[Supplied information]
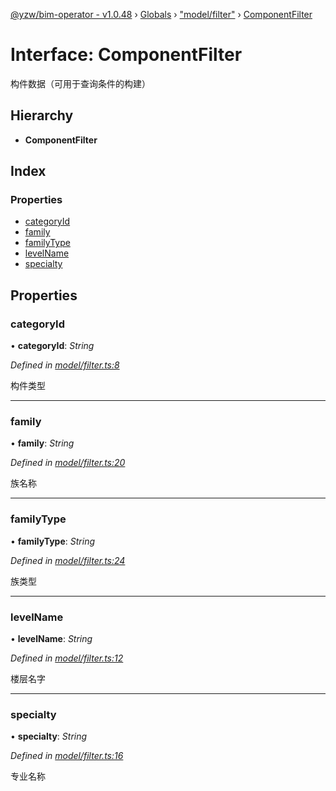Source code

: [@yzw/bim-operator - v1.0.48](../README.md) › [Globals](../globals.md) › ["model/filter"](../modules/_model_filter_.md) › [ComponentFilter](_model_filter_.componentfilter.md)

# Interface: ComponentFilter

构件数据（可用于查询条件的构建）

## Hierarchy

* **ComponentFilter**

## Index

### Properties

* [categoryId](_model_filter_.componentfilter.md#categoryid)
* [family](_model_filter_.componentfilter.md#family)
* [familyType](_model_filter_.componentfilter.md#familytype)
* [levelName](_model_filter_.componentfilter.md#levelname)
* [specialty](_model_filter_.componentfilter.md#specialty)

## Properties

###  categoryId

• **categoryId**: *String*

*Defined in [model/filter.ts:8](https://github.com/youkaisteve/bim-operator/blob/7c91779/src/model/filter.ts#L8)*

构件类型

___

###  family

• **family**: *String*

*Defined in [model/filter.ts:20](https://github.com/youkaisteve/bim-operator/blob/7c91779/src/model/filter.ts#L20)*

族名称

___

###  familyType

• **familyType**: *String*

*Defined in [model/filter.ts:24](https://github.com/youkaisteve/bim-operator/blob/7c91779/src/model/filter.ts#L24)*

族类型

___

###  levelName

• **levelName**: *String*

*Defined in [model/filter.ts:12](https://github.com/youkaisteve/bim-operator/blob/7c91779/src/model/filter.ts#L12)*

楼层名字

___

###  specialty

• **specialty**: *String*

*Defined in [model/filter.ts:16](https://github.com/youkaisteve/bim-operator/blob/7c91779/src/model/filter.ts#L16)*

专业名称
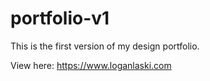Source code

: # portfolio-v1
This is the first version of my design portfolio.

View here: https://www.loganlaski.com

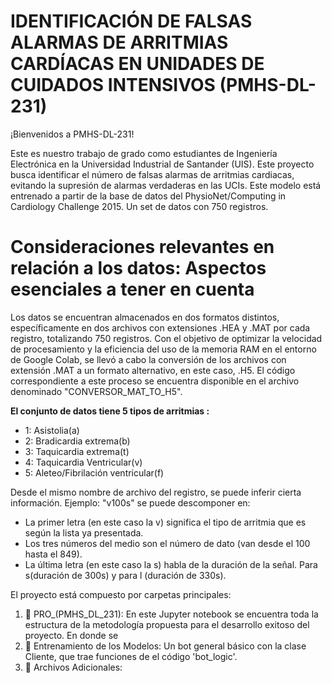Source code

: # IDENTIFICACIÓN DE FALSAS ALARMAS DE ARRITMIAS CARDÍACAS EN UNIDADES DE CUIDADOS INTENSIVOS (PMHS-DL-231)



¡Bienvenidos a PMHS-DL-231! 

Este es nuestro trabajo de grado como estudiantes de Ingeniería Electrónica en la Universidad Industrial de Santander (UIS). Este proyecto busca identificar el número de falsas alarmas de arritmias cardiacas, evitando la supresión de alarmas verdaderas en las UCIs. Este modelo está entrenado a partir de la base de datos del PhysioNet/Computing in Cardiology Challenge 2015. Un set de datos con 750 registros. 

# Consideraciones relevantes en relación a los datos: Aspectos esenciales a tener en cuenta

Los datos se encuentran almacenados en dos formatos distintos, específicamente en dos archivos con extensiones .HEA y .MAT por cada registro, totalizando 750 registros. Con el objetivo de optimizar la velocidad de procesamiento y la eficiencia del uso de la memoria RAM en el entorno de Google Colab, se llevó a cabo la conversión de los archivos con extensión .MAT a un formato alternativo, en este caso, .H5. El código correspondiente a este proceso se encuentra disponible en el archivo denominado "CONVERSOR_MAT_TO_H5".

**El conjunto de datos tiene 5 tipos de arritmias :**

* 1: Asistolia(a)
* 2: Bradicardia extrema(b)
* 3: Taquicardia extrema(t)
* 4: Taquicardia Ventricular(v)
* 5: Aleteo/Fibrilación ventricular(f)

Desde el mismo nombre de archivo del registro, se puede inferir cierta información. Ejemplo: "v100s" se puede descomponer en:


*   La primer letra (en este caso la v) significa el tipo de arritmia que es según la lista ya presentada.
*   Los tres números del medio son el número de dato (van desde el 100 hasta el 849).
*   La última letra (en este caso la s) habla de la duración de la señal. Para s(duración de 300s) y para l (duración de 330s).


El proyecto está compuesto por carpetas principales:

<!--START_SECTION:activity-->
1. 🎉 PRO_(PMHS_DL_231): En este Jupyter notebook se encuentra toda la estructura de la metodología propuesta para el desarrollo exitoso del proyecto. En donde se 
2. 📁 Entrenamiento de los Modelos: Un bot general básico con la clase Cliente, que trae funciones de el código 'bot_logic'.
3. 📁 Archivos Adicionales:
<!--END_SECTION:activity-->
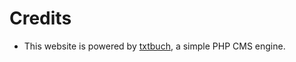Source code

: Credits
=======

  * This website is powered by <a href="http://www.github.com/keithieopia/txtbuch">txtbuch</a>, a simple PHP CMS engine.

==

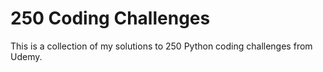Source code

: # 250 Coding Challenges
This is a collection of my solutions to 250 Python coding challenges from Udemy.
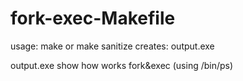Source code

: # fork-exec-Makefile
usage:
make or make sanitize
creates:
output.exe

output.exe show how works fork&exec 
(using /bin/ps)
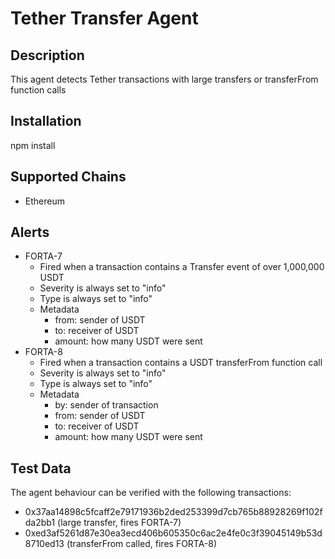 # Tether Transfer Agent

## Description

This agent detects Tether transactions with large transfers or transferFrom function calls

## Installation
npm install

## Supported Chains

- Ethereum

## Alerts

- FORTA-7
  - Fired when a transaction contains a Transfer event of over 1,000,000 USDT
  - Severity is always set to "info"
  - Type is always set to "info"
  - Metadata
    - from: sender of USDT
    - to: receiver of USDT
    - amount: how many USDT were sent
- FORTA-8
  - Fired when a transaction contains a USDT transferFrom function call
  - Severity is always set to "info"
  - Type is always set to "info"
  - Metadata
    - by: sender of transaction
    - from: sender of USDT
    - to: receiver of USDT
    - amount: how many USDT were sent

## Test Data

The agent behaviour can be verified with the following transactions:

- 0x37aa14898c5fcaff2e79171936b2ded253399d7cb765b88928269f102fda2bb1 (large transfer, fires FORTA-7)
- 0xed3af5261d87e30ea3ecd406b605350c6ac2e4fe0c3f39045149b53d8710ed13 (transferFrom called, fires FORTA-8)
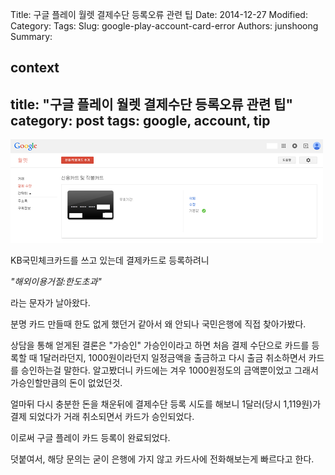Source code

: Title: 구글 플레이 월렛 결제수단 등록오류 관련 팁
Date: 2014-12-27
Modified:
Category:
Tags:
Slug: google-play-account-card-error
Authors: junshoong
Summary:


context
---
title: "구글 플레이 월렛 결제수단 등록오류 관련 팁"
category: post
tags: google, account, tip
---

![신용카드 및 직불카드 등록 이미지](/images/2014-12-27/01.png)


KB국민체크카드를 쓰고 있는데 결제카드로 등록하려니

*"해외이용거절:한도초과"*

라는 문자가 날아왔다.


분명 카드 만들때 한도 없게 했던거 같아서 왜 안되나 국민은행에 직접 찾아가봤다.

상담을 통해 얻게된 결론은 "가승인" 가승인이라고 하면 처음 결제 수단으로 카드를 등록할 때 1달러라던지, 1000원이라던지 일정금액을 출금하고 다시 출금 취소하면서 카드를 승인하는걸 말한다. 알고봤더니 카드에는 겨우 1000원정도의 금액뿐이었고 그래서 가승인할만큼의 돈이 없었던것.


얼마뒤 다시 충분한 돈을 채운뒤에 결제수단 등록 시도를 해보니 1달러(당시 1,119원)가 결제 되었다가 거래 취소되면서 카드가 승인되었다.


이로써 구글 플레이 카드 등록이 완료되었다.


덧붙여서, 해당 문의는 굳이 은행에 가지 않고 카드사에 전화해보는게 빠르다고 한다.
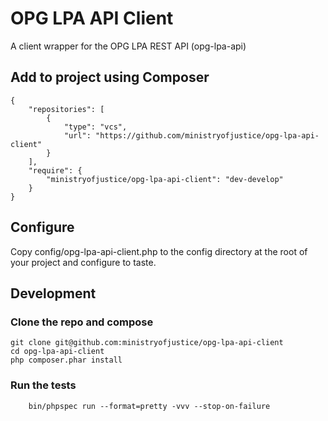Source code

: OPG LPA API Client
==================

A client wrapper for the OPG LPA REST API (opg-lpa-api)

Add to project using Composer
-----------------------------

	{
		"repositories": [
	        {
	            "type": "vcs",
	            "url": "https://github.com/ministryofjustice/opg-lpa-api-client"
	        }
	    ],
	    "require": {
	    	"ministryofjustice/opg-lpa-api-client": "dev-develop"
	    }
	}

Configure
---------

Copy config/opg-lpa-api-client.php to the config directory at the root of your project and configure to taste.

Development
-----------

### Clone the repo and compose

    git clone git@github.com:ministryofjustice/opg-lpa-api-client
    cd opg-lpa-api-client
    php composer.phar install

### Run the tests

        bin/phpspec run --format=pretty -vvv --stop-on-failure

--

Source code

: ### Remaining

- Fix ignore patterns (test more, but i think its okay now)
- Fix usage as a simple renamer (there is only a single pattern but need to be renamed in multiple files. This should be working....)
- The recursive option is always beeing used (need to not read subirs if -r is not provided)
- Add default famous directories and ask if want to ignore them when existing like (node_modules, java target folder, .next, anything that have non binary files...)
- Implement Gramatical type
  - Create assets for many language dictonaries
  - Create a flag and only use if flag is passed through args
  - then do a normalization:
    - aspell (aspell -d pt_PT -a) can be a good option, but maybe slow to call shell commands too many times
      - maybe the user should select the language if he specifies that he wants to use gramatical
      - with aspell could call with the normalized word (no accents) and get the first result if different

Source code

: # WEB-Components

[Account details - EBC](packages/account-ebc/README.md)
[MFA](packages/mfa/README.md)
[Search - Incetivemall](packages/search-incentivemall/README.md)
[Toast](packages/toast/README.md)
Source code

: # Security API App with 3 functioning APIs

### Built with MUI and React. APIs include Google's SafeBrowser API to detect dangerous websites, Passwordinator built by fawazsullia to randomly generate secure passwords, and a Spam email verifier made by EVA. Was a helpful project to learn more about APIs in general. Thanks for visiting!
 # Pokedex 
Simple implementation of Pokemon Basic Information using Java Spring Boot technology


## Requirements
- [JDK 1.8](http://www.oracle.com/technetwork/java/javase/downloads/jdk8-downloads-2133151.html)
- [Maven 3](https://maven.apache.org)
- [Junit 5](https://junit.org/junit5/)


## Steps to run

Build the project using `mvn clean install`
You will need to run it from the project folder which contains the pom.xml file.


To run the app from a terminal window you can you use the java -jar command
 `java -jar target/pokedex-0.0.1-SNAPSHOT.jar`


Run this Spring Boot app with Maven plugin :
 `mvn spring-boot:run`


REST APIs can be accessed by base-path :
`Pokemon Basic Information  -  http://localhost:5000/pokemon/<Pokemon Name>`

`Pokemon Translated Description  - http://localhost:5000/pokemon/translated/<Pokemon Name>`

[Directive]
Find each line in the records that contains the string "Fired", then say how many there are and nothing else.

[Task output]
2